Die Ermittler hatten gut zu tun: Insgesamt schöpfte die Polizei in den Niederlanden und Frankreich mehr als 100 Millionen geheimer Nachrichten zwischen Kriminellen auf der ganzen Welt in Echtzeit ab, wie die europäische Justizbehörde Eurojust in Den Haag mitteilte. Das Eindringen in die technische Infrastruktur des Anbieters von verschlüsselten Kurznachrichten EncroChat habe "Schockwellen durch organisierte Verbrecherbanden quer durch Europa" geschickt, verkündeten Behördenvertreter.

Laut Eurojust wurde das Netzwerk fast ausschließlich vom organisierten Verbrechen genutzt, darunter von Drogenhändlern und Auftraggebern für Morde. Der inzwischen geschlossene Kurznachrichtendienst EncroChat habe 60.000 Nutzer weltweit gehabt, davon allein 10.000 in Großbritannien.

Mehr als 800 Festnahmen

Viele kriminelle Handlungen wie Drogenhandel, Mord, Geldwäsche, Erpressung und Entführung hätten durch die Zerschlagung des Kommunikationsnetzwerks verhindert werden können, erklärten Vertreter von Polizei und Staatsanwaltschaft.

In Großbritannien wurden nach Behördenangaben 746 Menschen festgenommen, zudem rund 60 Millionen Euro und 77 Schusswaffen sichergestellt. In den Niederlanden führten die Ermittlungen zu mehr als hundert Festnahmen. Außerdem wurden mehr als 8000 Kilo Kokain und 1,2 Tonnen Crystal Meth sowie anderen Drogen beschlagnahmt.

Kriminalität I Encrochat Ermittlungen
Die britische Polizei durchsucht ein Haus in Newry, GroßbritannienBild: picture-alliance/N. Carson

Dort seien 19 Labore für synthetische Drogen entdeckt und "Dutzende von automatischen Schusswaffen" sowie "fast 25 Millionen Euro Bargeld" beschlagnahmt worden. Festnahmen gab es den Angaben zufolge auch in Norwegen, Schweden und Spanien.

Eine "Goldmine" für die Fahnder

"Es war, als hätten wir live am Tisch der Kriminellen gesessen", resümierte Janine van den Berg, Leiterin der niederländischen Polizei. "Wir haben die Tatsache ausgenutzt, dass die Kriminellen blind auf die Krypto-Kommunikation vertrauten und frei sprachen", fügte ihr Kollege Andy Kraag hinzu. Er verglich die abgefangenen Informationen mit einer "Goldmine" für die Fahnder. Die Nutzer von EncroChat seien erst am 13. Juni dahinter gekommen, dass sie überwacht werden.
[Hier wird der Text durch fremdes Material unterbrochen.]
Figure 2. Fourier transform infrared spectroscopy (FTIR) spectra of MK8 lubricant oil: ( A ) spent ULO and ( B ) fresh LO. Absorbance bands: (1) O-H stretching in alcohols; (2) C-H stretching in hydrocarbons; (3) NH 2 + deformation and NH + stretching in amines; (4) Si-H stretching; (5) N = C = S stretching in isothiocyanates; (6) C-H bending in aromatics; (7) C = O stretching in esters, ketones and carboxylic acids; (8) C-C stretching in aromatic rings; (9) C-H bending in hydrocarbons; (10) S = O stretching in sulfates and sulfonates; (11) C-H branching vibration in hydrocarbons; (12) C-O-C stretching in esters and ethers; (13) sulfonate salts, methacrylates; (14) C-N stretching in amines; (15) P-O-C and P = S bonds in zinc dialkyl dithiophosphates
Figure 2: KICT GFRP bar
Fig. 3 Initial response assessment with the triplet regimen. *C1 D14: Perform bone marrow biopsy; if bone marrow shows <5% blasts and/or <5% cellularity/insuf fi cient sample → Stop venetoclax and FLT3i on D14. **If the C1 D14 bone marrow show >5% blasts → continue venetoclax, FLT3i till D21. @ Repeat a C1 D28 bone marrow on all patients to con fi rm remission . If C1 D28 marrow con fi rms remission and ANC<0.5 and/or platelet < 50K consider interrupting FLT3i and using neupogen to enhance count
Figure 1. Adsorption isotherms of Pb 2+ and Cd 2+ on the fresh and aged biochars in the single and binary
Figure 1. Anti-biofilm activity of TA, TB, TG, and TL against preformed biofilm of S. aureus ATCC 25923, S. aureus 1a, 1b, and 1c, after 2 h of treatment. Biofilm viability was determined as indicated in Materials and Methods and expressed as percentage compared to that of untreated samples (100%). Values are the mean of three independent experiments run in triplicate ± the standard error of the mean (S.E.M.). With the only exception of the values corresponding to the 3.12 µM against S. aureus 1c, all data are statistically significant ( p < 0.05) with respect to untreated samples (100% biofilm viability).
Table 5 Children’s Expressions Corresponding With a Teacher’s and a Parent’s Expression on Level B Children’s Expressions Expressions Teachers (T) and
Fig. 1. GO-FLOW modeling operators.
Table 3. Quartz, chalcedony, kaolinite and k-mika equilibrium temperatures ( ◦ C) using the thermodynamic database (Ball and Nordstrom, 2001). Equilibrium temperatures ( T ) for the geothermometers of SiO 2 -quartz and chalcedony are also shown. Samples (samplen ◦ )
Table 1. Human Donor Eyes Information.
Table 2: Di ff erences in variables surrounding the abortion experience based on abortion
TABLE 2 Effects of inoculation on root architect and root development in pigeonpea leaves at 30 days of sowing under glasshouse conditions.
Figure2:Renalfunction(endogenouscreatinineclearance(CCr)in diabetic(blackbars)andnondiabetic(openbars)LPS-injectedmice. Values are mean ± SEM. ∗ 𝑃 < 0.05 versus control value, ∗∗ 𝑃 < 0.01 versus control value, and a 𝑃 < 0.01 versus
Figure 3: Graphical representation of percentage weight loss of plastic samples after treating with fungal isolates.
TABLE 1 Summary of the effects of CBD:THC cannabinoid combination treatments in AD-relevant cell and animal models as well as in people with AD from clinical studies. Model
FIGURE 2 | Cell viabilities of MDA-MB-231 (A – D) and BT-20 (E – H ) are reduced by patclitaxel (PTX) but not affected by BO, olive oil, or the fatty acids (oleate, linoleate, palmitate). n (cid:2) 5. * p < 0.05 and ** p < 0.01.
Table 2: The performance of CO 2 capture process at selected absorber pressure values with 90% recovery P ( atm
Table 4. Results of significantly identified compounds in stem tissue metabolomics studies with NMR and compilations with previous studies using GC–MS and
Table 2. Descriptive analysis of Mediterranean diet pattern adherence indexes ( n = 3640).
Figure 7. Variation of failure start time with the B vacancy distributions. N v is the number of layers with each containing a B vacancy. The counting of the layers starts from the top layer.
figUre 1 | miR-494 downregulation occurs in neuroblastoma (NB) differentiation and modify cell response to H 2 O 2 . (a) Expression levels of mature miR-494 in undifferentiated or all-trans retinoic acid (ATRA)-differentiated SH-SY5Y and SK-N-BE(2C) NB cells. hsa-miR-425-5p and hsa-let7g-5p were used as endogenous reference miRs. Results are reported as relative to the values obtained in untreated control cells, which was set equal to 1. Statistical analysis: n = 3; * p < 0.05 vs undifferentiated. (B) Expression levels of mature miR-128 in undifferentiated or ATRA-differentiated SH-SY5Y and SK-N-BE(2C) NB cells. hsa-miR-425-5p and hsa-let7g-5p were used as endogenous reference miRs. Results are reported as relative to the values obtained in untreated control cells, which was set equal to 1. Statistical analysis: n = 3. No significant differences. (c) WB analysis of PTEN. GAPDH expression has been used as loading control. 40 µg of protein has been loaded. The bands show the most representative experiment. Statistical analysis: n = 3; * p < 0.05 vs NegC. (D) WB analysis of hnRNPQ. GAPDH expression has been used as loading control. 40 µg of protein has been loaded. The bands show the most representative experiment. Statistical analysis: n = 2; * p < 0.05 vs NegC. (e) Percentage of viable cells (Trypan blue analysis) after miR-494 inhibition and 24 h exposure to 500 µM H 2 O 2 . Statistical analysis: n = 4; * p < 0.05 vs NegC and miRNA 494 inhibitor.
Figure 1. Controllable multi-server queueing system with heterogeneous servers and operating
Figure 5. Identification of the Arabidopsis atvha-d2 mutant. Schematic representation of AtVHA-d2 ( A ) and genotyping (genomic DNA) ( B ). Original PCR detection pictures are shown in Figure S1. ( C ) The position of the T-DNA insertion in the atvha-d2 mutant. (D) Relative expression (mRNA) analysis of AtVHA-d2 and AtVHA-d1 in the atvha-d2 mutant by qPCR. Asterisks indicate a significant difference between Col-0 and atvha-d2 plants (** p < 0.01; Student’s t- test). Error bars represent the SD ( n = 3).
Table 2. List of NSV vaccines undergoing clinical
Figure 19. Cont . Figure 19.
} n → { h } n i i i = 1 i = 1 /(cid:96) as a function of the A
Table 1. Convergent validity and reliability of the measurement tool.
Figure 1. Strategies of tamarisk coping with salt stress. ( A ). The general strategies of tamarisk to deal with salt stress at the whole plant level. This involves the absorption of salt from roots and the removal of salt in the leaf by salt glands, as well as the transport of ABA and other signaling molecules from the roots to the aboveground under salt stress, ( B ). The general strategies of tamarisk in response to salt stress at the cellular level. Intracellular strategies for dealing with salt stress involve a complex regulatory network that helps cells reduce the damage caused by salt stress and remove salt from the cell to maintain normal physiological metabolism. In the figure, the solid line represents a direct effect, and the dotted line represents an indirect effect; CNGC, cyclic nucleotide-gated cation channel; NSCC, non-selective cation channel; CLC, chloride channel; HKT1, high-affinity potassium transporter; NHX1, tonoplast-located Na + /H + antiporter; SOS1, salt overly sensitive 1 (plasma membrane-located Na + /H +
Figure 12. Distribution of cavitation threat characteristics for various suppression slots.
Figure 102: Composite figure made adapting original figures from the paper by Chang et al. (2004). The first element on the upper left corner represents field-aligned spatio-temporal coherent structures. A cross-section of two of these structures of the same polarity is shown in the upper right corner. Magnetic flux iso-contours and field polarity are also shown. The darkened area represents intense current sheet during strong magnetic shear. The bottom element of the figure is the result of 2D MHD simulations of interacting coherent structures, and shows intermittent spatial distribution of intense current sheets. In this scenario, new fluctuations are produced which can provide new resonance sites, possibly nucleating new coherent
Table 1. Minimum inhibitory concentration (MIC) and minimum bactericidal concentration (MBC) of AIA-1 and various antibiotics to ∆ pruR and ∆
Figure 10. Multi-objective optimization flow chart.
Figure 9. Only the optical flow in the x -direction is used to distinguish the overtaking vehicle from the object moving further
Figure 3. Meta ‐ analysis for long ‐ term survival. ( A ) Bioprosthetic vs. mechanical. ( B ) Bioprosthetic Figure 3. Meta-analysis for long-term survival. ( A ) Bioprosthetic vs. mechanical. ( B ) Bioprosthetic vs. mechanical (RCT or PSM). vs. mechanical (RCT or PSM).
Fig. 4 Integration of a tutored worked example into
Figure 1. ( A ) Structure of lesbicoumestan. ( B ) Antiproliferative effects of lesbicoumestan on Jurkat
Aber es war "zu spät, wir hatten bereits Zugang zu Millionen von Nachrichten", so Kraag.

Nach Angaben der Behörden standen "90 bis 100 Prozent" aller EncroChat-Nutzer in Verbindung mit dem organisierten Verbrechen. Im Jahr 2020 waren etwa 50.000 verschlüsselte EncroChat-Telefone im Umlauf, davon 12.000 in den Niederlanden.

Telefone ohne Mikros, Kameras oder USB-Anschlüsse

EncroChat hatte sich auf den Verkauf verschlüsselter Telefone an kriminelle Organisationen spezialisiert und garantierte seinen Kunden "totale Anonymität". Die Ausrüstung konnte für etwa 1000 Euro gekauft werden. Angeboten wurden auch Abonnements für 1500 Euro, die einen weltweiten und rund um die Uhr erreichbaren Service versprachen. EncroChat "modifizierte" Blackberrys und Android-Telefone, wobei Mikrofone, Kameras, GPS-Systeme und USB-Anschlüsse entfernt wurden. Eine verschlüsselte Nachrichten-Software des Anbieters ermöglichte aber die Kommunikation auf den Geräten.

Ein speziell präpariertes Telefon von EncroChat
Nicht sprechen nur schreiben: ein speziell präpariertes Telefon von EncroChatBild: MET Police UK

Nach Angaben der EU-Justizverwaltung Eurojust sei die Löschung sämtlicher Nachrichten auf einem Gerät durch die Eingabe eines speziellen PIN-Codes ermöglicht worden. Viele Funktionen wurden "offensichtlich entwickelt, um die schnelle Löschung kompromittierender Nachrichten, zum Beispiel während einer Verhaftung, zu ermöglichen", gab Eurojust an. Erstmals aufmerksam auf EncroChat wurden französische Ermittler, als sie 2017 bei Razzien häufig präparierte Telefone des Anbieters fanden und feststellten, dass EncroChat Server in Frankreich nutzte.